Kategori : ELEKTRİK ENERJİSİ, ENERJİ GÜNDEMİ, ENERJİ VERİMLİLİĞİ - Tarih : 28 Nisan 2021
Avrupa Yeşil Mutabakat Çağrısı (European Green Deal) adıyla yeni bir ekonomik strateji önerisi yayınlayan Avrupa Birliği (AB), mutabakat ile 2030’a kadar karbon salımını % 50 azaltmayı, 2050 yılına kadar ise net-sıfır karbon salım hedefine ulaşmayı hedefliyor. Yeşil Mutabakat Türkiye’nin sürdürülebilir kalkınması için önemli bir fırsat sunuyor. Avrupa Birliği’nin, Türkiye’nin en büyük ticaret ortağı olması dolayısıyla Yeşil Mutabakat’ın Türkiye’yi son derece yakından ilgilendirdiğini söyleyen elektrik tarifeleri karşılaştırma ve tedarikçi değiştirme sitesi EnCazip.com kurucusu Çağada Kırım, Türkiye’nin Yeşil Mutabakat ile ilgili olarak gerekli önlemleri alması gerektiğine dikkat çekiyor.
Sürdürülebilir kalkınmayı ve küresel ekosistemi tehdit eden risklerden olan iklim değişikliği ve ekolojik bozulma; dünyada çevresel, sosyal ve ekonomik sorunlara neden oluyor. Daha yeşil ve daha temiz bir dünya planlayan Avrupa Birliği (AB), Avrupa Yeşil Mutabakat Çağrısı (European Green Deal) adıyla yeni bir ekonomik strateji önerisi yayınladı. AB ekonomisini sürdürülebilir kılma planı ve iklim krizi ile çevresel sıkıntıları göz önüne alarak her ülkenin faydalanabileceği bir ekonomik plan hazırlığı içeren mutabakat, 2030’a kadar karbon salımını % 50 azaltmayı, 2050 yılına kadar ise net-sıfır karbon salım hedefine ulaşmayı hedefliyor. Böylece, ekonomik büyüme şimdiye kadar olduğu gibi dünyanın kaynaklarını sömüremeyecek ve çevreyi kirletemeyecek.

▶ Veri Kesiti:
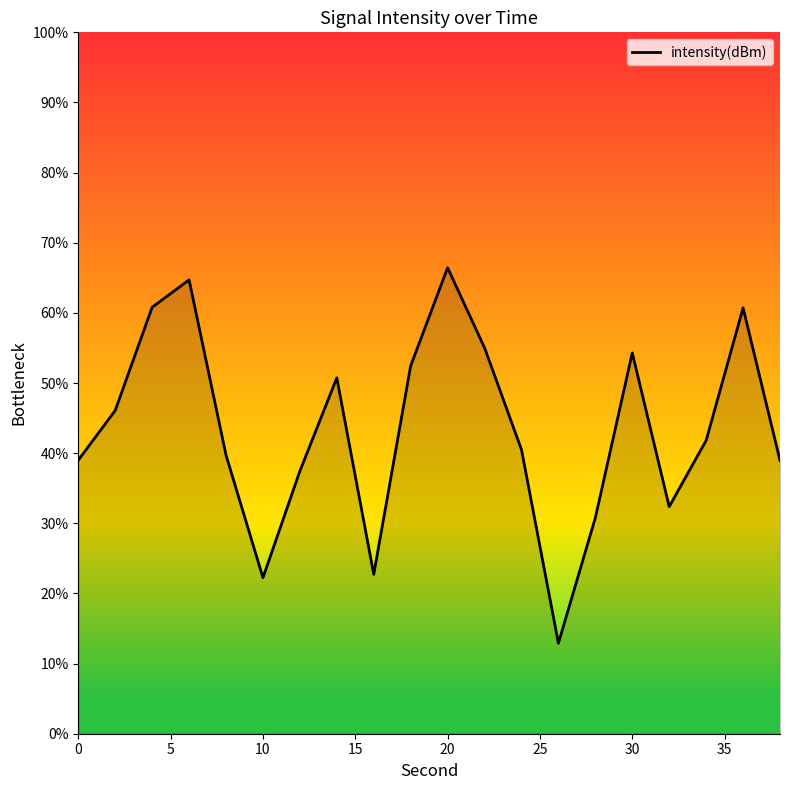

What is the minimum value shown in the chart?

12.9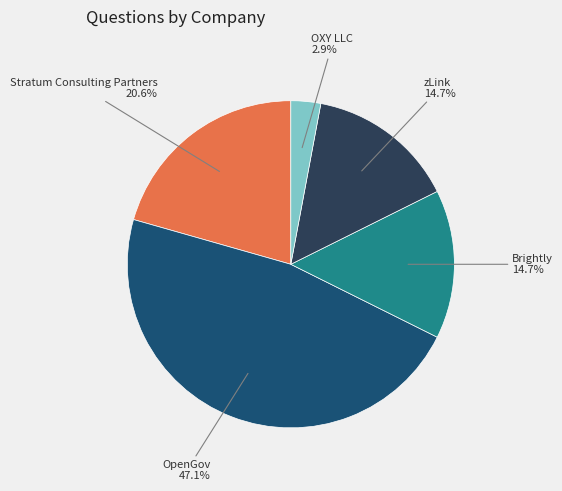

Is there any slice that represents more than half of the pie?

No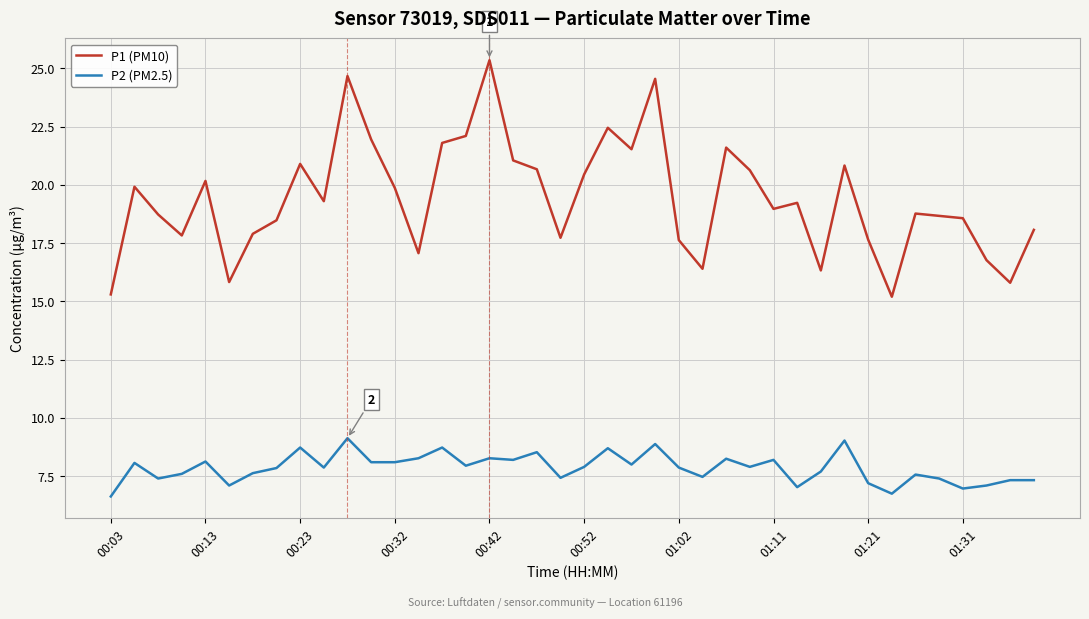

Which series has the largest range (max minus min)?

P1 (PM10)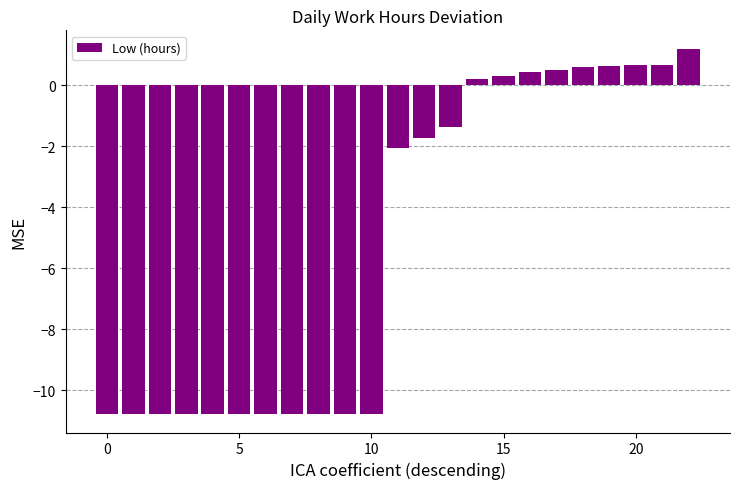

How many bars are there in total?

23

▶ Yapılacak İşler:
1 - Yeşil Mutabakat yazısına göre Avrupa Birliği, 2030'a kadar karbon salımını yüzde kaç azaltmayı hedefliyor?
2 - Yeşil Mutabakat yazısını bıraktığı yerden devam ettirin.

▶ Alıştırma Sonuçları:
1 - Yüzde 50.

2 -
Türkiye’de Yeşil Mutabakat konusunda önlem alınmalı
Avrupa Birliği’nin, Türkiye’nin en büyük ticaret ortağı olması dolayısıyla Yeşil Mutabakat’ın Türkiye’yi son derece yakından ilgilendirdiğini söyleyen elektrik tarifeleri karşılaştırma ve tedarikçi değiştirme sitesi EnCazip.Com kurucusu Çağada Kırım, “Yeşil Mutabakatla ülkemiz açısından 2 nokta var. İlki temiz ve sürdürülebilir bir ekonomiye geçiş yapılacak ve kaynaklar verimli kullanılacak. Biyolojik çeşitlilik korunarak eski haline getirilecek. Çevre kirliliğinin azaltılması amaçlanacak. Çevre bilinciyle hareket edilmesinin önemi anlaşılacak. İkincisi ise daha ticari bir nokta olacak. Zira üretim ekonomisine dayalı ihracatımızda en büyük pazar Avrupa Birliği ülkeleri ve bu mutabakatın tedarik zincirlerine etkisi kaçınılmaz olacak. Artık müşteriler, tedarikçilerin yeşil mutabakat konusunda yaptıklarını görmeden sipariş dahi vermeyecek ve bu duruma uyum sağlamayan tedarikçiler oyun dışında kalabilecek. Türkiye’nin her iki noktada da gerekli önlemleri alması gerekiyor.” dedi.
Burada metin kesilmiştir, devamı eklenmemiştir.